Student Loan Borrowers May Get Relief From For-Profit CollegesBy
The U.S. Department of Education has signaled it wants to be more aggressive in policing for-profit colleges by proposing rules that would make it easier to cut off funding to low-performing schools and, in some cases, force colleges to help borrowers who are stuck with large debts and low earnings. The proposal is part of the rulemaking process for how the department determines whether a school prepares students for “gainful employment.” If a school fails to do so, it could lose access to federal student loans, which make up nearly all the revenue at some for-profits. Some schools could be forced out of business.
About three months ago, the Department of Education proposed measuring gainful employment with two calculations that compare what graduates earn, relative to their student loan debt. But consumer advocates pointed out that the metric doesn’t take into account the loans incurred by students who drop out of the program and are stuck with debts and no degree.
A fresh proposal released on Friday by the Education Department added two measures of a school’s performance that look at how well students are paying back loans. One is known as the “program cohort default rate,” which calculates the percentage of students who fall behind on their loans within three years. The other looks at the loans taken out by students in a program to see if, on aggregate, they’re making at least the required interest payments. Both proposed measures include all borrowers, whether they’ve graduated or dropped out.
As the New America Foundation reports, the proposal has an additional part that is “by far the largest change:” A college failing the tests will need to pay back some borrower debt.

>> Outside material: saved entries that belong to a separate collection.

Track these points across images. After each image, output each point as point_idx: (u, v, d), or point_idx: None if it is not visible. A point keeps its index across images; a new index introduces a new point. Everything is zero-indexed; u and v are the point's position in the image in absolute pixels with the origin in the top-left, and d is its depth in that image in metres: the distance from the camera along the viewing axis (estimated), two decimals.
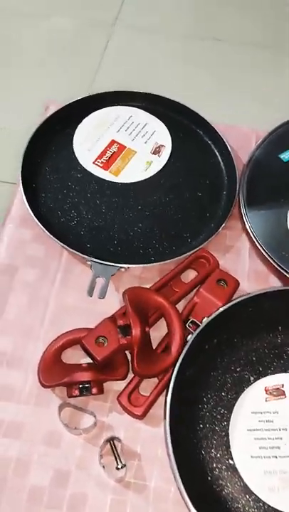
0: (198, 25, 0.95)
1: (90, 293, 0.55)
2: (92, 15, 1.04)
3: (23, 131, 0.66)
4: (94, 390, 0.51)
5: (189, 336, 0.50)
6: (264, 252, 0.58)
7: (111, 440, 0.49)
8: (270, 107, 0.80)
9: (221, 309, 0.51)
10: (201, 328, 0.50)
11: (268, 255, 0.58)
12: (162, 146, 0.67)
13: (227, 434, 0.51)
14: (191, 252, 0.59)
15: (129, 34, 0.99)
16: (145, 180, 0.65)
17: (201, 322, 0.51)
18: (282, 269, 0.57)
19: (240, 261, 0.61)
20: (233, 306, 0.51)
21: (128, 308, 0.50)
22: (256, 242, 0.59)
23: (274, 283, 0.60)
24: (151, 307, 0.54)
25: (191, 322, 0.52)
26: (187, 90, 0.79)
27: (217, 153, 0.68)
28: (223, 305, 0.53)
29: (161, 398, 0.52)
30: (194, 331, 0.50)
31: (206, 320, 0.50)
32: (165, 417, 0.47)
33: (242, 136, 0.71)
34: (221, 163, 0.67)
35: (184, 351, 0.49)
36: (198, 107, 0.71)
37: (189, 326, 0.52)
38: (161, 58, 0.91)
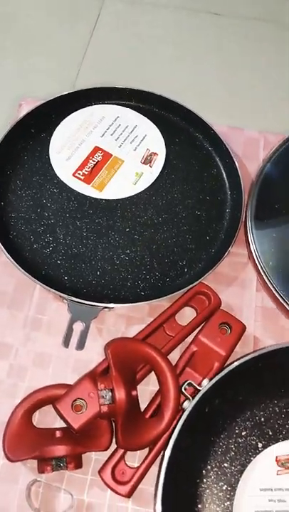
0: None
1: (66, 343, 0.46)
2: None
3: None
4: (70, 466, 0.42)
5: (186, 403, 0.41)
6: (272, 287, 0.49)
7: None
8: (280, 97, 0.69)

The foundation offers an example of how a school would have to pay to bring borrowers’ debt payments down to 8 percent of their income: “If the current debt-to-earnings rate was 15 percent because average annual debt payments were $3,000 and average annual earnings were $20,000, then the school would have to provide funds to get the average debt payment down to $1,600.”

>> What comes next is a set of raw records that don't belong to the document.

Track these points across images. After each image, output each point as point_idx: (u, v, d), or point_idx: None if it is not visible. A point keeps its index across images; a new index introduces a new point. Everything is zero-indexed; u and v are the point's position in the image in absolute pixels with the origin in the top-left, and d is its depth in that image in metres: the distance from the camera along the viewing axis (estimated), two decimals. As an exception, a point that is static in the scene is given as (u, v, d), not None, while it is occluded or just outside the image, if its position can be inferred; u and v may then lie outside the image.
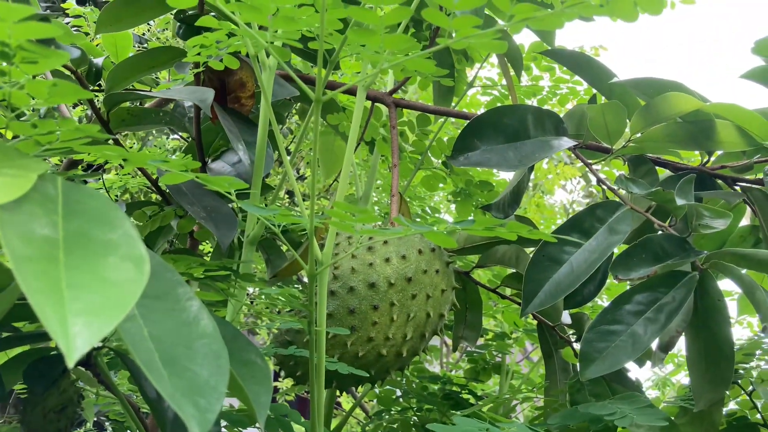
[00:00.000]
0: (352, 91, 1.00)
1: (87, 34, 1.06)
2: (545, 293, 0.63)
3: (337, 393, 1.21)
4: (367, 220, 0.46)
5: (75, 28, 1.06)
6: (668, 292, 0.56)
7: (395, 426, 0.91)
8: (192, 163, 0.45)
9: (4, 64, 0.34)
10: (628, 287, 0.63)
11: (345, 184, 0.61)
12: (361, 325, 0.71)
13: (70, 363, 0.24)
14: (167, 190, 0.79)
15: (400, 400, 1.01)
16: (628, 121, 0.73)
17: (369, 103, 1.00)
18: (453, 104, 1.00)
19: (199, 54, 0.60)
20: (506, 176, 1.19)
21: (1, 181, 0.30)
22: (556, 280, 0.63)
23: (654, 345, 0.61)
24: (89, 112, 1.23)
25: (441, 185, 1.05)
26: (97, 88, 0.77)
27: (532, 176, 0.82)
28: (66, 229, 0.32)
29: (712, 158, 0.78)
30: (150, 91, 0.78)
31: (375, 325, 0.71)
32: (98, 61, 0.68)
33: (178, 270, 0.52)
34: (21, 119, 0.42)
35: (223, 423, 0.65)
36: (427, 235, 0.49)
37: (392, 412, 0.97)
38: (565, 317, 0.77)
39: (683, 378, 1.20)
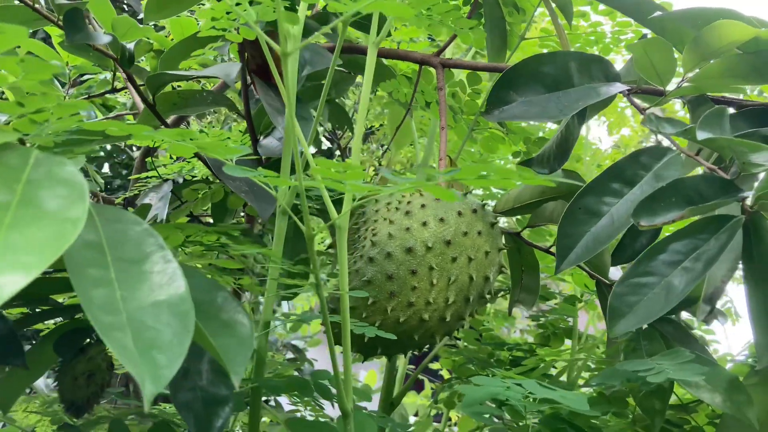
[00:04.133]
0: (400, 56, 0.98)
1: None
2: (582, 248, 0.59)
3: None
4: (354, 177, 0.45)
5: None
6: (709, 239, 0.50)
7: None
8: (245, 139, 0.46)
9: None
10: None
11: (358, 145, 0.60)
12: (400, 290, 0.70)
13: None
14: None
15: (471, 367, 1.00)
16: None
17: (417, 67, 0.98)
18: (507, 59, 0.96)
19: (213, 27, 0.61)
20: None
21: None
22: (594, 234, 0.59)
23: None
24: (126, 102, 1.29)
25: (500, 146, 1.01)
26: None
27: (584, 127, 0.77)
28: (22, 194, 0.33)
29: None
30: (188, 70, 0.80)
31: (414, 290, 0.70)
32: (130, 45, 0.70)
33: (185, 235, 0.54)
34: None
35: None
36: (427, 189, 0.47)
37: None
38: (615, 274, 0.72)
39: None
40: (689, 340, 0.67)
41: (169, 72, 0.73)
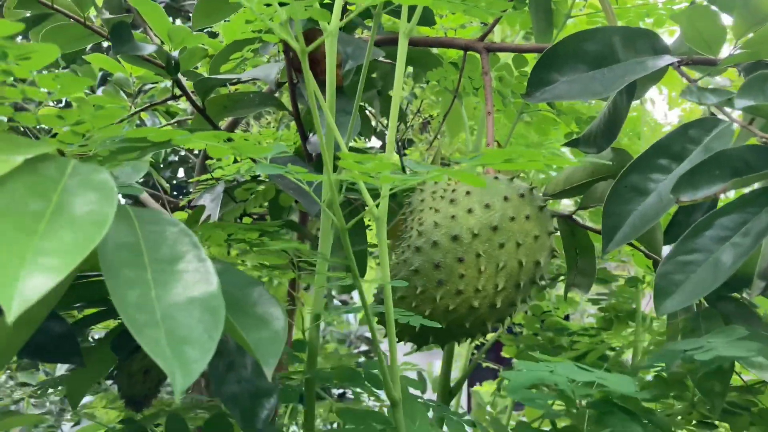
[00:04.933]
0: (445, 43, 0.98)
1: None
2: (629, 227, 0.58)
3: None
4: (379, 168, 0.45)
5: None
6: (759, 212, 0.48)
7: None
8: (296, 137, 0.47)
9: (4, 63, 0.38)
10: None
11: (393, 132, 0.60)
12: (448, 278, 0.70)
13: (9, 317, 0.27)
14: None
15: (532, 354, 0.98)
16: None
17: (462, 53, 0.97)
18: (554, 39, 0.93)
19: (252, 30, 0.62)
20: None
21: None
22: (641, 212, 0.57)
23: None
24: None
25: (554, 129, 0.99)
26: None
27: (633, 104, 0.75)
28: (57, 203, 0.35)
29: None
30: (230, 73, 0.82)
31: (462, 277, 0.69)
32: (175, 54, 0.73)
33: (226, 233, 0.55)
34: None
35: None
36: (452, 175, 0.47)
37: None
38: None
39: None
40: (752, 318, 0.64)
41: (214, 77, 0.75)
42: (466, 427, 0.71)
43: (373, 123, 1.47)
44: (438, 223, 0.71)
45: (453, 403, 1.07)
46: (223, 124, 1.21)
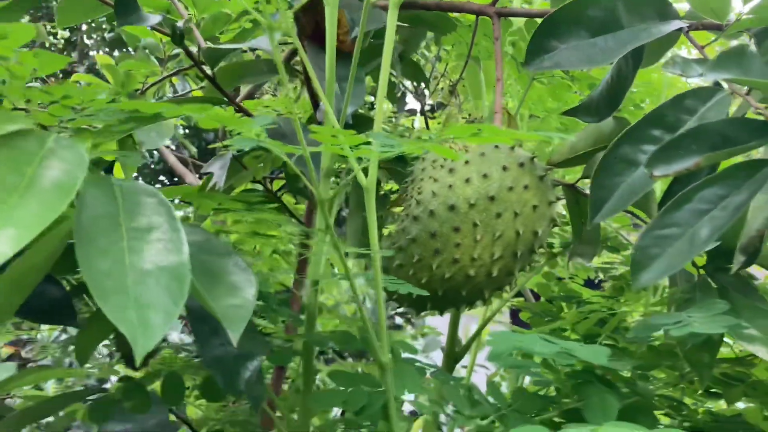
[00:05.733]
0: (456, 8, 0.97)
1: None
2: (617, 199, 0.57)
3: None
4: (351, 141, 0.46)
5: None
6: (741, 185, 0.47)
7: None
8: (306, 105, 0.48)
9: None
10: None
11: (381, 105, 0.61)
12: (444, 247, 0.70)
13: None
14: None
15: (543, 320, 0.99)
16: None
17: (473, 18, 0.96)
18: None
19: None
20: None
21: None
22: (630, 184, 0.57)
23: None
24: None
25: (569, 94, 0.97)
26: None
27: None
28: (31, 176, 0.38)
29: None
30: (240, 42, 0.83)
31: (458, 246, 0.70)
32: (180, 24, 0.74)
33: (214, 202, 0.57)
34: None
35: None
36: (428, 147, 0.47)
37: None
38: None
39: None
40: (749, 290, 0.63)
41: (222, 46, 0.76)
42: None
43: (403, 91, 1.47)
44: (435, 192, 0.72)
45: (468, 365, 1.09)
46: (243, 92, 1.23)
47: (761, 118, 0.50)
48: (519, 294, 1.36)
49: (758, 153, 0.52)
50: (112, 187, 0.46)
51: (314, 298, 0.70)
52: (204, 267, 0.45)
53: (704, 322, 0.48)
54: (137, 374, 0.67)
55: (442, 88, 2.02)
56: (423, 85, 1.65)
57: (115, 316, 0.36)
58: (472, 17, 1.11)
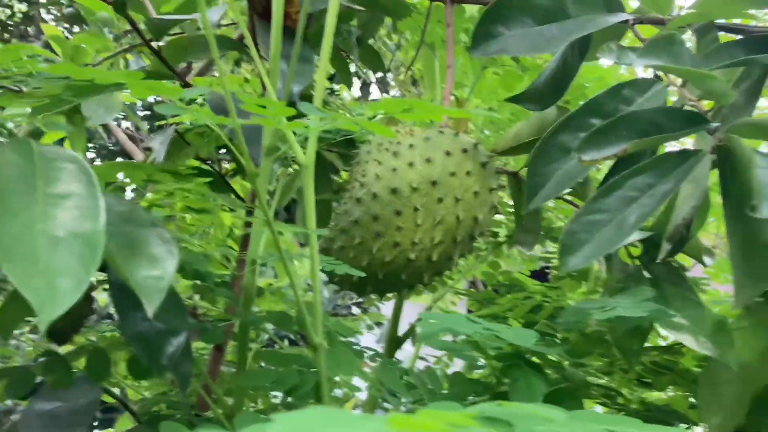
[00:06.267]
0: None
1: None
2: (552, 186, 0.58)
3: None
4: (280, 113, 0.45)
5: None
6: (669, 174, 0.48)
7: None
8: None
9: None
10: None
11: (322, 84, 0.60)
12: (386, 230, 0.70)
13: None
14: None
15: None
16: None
17: (427, 3, 0.95)
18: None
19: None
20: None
21: None
22: (566, 170, 0.57)
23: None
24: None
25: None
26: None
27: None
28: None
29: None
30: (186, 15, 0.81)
31: (399, 230, 0.70)
32: (122, -9, 0.72)
33: (144, 173, 0.56)
34: None
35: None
36: (362, 124, 0.47)
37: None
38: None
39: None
40: (680, 281, 0.64)
41: (166, 17, 0.75)
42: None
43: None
44: (379, 175, 0.71)
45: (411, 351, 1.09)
46: (196, 69, 1.20)
47: (693, 108, 0.50)
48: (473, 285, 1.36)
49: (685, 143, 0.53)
50: (31, 151, 0.44)
51: (252, 278, 0.69)
52: (126, 237, 0.44)
53: (629, 307, 0.49)
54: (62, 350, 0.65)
55: (403, 79, 2.01)
56: (387, 74, 1.64)
57: (20, 281, 0.35)
58: (428, 3, 1.11)
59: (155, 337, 0.50)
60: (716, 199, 0.64)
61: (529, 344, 0.48)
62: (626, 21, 0.68)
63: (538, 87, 0.71)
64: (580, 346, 0.64)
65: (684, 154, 0.48)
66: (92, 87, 0.56)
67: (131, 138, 1.37)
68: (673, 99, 0.66)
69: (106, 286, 0.63)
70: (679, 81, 0.58)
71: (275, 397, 1.01)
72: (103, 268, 0.58)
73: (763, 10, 0.66)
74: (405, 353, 1.13)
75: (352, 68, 1.44)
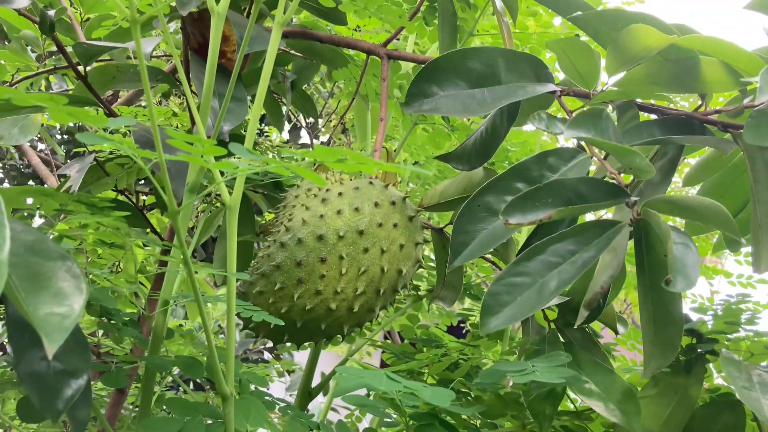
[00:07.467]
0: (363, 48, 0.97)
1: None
2: (476, 245, 0.58)
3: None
4: (210, 152, 0.44)
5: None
6: (590, 243, 0.49)
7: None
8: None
9: None
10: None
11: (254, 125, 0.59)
12: (309, 277, 0.69)
13: None
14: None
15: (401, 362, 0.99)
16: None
17: (364, 56, 0.97)
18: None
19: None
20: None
21: None
22: (491, 231, 0.58)
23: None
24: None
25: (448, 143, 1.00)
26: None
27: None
28: None
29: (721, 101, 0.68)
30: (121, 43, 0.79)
31: (323, 278, 0.69)
32: (51, 13, 0.69)
33: (57, 202, 0.53)
34: None
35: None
36: (294, 170, 0.46)
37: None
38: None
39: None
40: (593, 347, 0.66)
41: (95, 43, 0.72)
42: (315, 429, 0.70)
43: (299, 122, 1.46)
44: (306, 220, 0.70)
45: (324, 404, 1.06)
46: (123, 98, 1.17)
47: (614, 181, 0.53)
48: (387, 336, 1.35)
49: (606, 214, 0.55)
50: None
51: (162, 319, 0.66)
52: (30, 269, 0.41)
53: (545, 372, 0.49)
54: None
55: (335, 126, 2.03)
56: (318, 121, 1.65)
57: None
58: (364, 55, 1.13)
59: (53, 378, 0.46)
60: (629, 268, 0.66)
61: (446, 404, 0.47)
62: (554, 92, 0.71)
63: (467, 148, 0.73)
64: (494, 407, 0.64)
65: (605, 225, 0.50)
66: (8, 107, 0.53)
67: (45, 162, 1.31)
68: (592, 168, 0.69)
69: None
70: (602, 153, 0.60)
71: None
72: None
73: (678, 96, 0.71)
74: (316, 402, 1.11)
75: (283, 110, 1.43)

The proposals are part of a formal process to try to reach an agreement among the department and 14 designated negotiators (PDF) from the for-profit industry, as well as public schools, private colleges, and student groups. If negotiators fail to reach consensus, which, as Inside Higher Ed points out, is highly likely, the Department of Education can still issue regulations on its own. The new, stricter proposal indicates that if it comes to that, the department won’t go easy on for-profits, whose only recourse would be to sue the government.